Diante das cenas, revi o presidente Barack Obama, sua elegante mulher e suas duas filhas, lindas, sorridentes, que o pai presenteou com um cão, para que o fizessem passear pelos jardins da Casa Branca. Revi-as viajando pelo mundo, e visitando escolas na África e na América Latina. E fiquei sabendo da alegria de monsieur Sarkozy em ser novamente pai. Em sua relativa juventude, marido de uma cantora jovem, famosa e bela, o presidente da França terá, é o que todos esperamos, anos felizes ao lado da filha. Irá conduzi-la pela mão entre os canteiros dos jardins de Paris, e, se as coisas da política lhe permitirem, a ela contará passagens de sua própria infância. Ouvirá a mulher, com sua voz magnífica, cantar-lhe as mais belas berceuses. E quando ela ficar mocinha, se enlevará com as canções de sua mãe, como Quelqu’un m’a dit, e seus versos abertos: “Alguém me disse que nossas vidas não valem grande coisa/ Passam em um instante, como fenecem as rosas”.

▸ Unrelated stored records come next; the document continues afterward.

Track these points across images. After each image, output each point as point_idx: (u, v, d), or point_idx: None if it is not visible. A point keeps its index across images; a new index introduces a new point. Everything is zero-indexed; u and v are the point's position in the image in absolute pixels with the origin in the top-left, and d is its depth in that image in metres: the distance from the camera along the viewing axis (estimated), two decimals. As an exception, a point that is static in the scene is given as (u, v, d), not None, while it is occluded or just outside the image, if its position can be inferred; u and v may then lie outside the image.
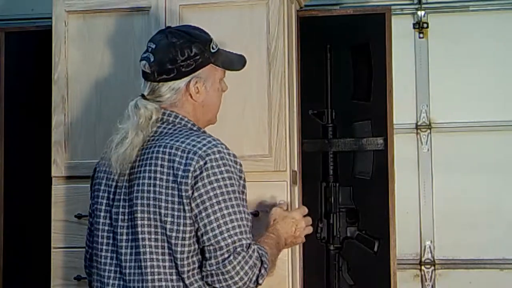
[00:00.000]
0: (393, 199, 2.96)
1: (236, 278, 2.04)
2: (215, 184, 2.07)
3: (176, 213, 2.07)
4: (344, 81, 3.03)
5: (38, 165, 3.06)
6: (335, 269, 2.98)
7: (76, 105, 2.85)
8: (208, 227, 2.05)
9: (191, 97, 2.22)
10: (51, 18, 2.89)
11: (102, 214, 2.20)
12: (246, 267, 2.05)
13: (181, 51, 2.19)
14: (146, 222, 2.09)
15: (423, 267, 3.62)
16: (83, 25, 2.86)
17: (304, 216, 2.43)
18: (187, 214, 2.07)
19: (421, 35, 3.69)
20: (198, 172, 2.06)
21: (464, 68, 3.65)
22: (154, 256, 2.09)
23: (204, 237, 2.06)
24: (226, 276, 2.04)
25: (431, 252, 3.62)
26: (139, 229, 2.10)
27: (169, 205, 2.08)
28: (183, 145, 2.10)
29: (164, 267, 2.08)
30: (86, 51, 2.85)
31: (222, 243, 2.04)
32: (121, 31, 2.83)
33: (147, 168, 2.12)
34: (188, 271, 2.08)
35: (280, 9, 2.73)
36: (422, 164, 3.66)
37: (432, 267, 3.61)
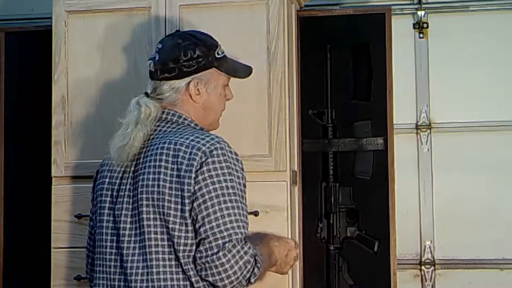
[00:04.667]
0: (393, 199, 2.96)
1: (230, 272, 2.04)
2: (215, 179, 2.09)
3: (179, 207, 2.09)
4: (344, 81, 3.03)
5: (38, 165, 3.06)
6: (335, 269, 2.97)
7: (76, 105, 2.85)
8: (205, 219, 2.07)
9: (191, 97, 2.25)
10: (51, 18, 2.89)
11: (106, 211, 2.21)
12: (241, 262, 2.05)
13: (184, 52, 2.24)
14: (151, 216, 2.11)
15: (423, 267, 3.62)
16: (83, 25, 2.86)
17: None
18: (187, 208, 2.09)
19: (421, 35, 3.69)
20: (199, 167, 2.09)
21: (464, 68, 3.65)
22: (160, 249, 2.10)
23: (201, 229, 2.07)
24: (220, 269, 2.04)
25: (431, 252, 3.62)
26: (145, 222, 2.12)
27: (173, 199, 2.10)
28: (187, 141, 2.13)
29: (170, 262, 2.10)
30: (86, 51, 2.85)
31: (218, 235, 2.05)
32: (121, 31, 2.83)
33: (152, 163, 2.14)
34: (192, 266, 2.10)
35: (280, 9, 2.73)
36: (422, 164, 3.66)
37: (432, 267, 3.62)
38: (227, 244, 2.04)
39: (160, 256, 2.10)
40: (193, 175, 2.09)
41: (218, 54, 2.30)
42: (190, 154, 2.10)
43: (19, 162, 3.17)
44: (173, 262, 2.10)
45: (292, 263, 2.40)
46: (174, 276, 2.10)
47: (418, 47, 3.70)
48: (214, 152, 2.11)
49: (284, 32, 2.73)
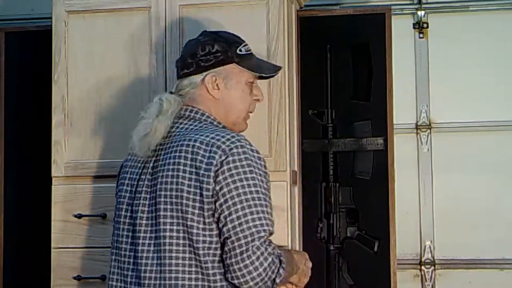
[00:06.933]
0: (393, 199, 2.96)
1: (254, 274, 2.04)
2: (236, 177, 2.08)
3: (198, 205, 2.08)
4: (344, 81, 3.03)
5: (38, 165, 3.06)
6: (335, 269, 2.97)
7: (76, 105, 2.85)
8: (227, 219, 2.06)
9: (209, 92, 2.24)
10: (51, 18, 2.89)
11: (124, 207, 2.22)
12: (265, 264, 2.05)
13: (202, 47, 2.26)
14: (168, 214, 2.11)
15: (423, 267, 3.62)
16: (83, 25, 2.86)
17: None
18: (205, 207, 2.07)
19: (421, 35, 3.69)
20: (219, 166, 2.08)
21: (464, 68, 3.65)
22: (174, 248, 2.09)
23: (224, 229, 2.06)
24: (244, 271, 2.04)
25: (431, 252, 3.62)
26: (161, 220, 2.11)
27: (191, 197, 2.09)
28: (207, 139, 2.12)
29: (184, 261, 2.09)
30: (86, 51, 2.85)
31: (241, 235, 2.04)
32: (121, 31, 2.83)
33: (171, 160, 2.13)
34: (212, 265, 2.09)
35: (280, 9, 2.73)
36: (422, 164, 3.66)
37: (432, 267, 3.62)
38: (250, 246, 2.04)
39: (174, 254, 2.09)
40: (213, 174, 2.07)
41: (240, 50, 2.29)
42: (210, 152, 2.09)
43: (19, 162, 3.17)
44: (189, 262, 2.09)
45: (307, 278, 2.36)
46: (187, 275, 2.09)
47: (418, 47, 3.70)
48: (234, 150, 2.10)
49: (284, 32, 2.73)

A ideia que associa a morte das crianças — no caso, uma menina — à brevidade das rosas, é de Malherbe, o grande poeta francês dos séculos 16 e 17, a quem se atribui a invenção do francês literário. Ele escreveu seu famoso poema para consolar um amigo que perdera a filha de 6 anos, e resume a homenagem à menina, que se chamava Rose, no verso conhecido: “E, rosa, ela viveu o que vivem as rosas, o espaço de uma manhã”.

Uma criança morta, muçulmana ou judia, negra ou nórdica, de fome, de endemias ou de acidentes, em qualquer parte do mundo, é uma violência insuportável contra a vida. As crianças mortas em guerras são insulto às razões da vida, e uma grande dúvida sobre a existência de Deus — a não ser a do Deus dos Exércitos.

David Cameron, parceiro e competidor de Sarkozy na aventura líbia, é um pai que sofreu a dolorosa perda de um filho, Ivan, também aos 6 anos — em fevereiro de 2009 — acometido de uma forma rara de epilepsia. Não é possível que, diante das cenas de Sirte, e na lembrança do filho, não sinta, no coração, o peso de sua culpa, ao usar as armas britânicas, nos bombardeios sistemáticos contra as cidades líbias — entre elas, Sirte, a que mais sofreu, e sem trégua, com as bombas e mísseis.

A Líbia e as outras nações da região foram bombardeadas e ocupadas pelas nações mais poderosas do Ocidente, porque têm suas areias encharcadas de petróleo. O petróleo, na visão dessas nações, é um dos direitos humanos dos ricos e bem armados.

A espécie humana só sobrevive porque ela se renova em cada criança que nasce. Como nas reflexões de Riobaldo, em uma vereda do grande sertão, diante da paupérrima mulher que dá à luz: “Não chore não, dona senhora; uma criança nasceu, o mundo começou outra vez”.



Os doutores em jornalismo atual, que recomendam textos frios, podem ver nessas reflexões o inútil sentimentalismo de um veterano — diante da realidade do mundo. Mas houve um tempo, e não muito distante, em que o jornalismo era solidário com o sofrimento dos mais débeis, com os perseguidos e famintos de pão e de justiça.

Enfim, God bless America. E God save the Queen.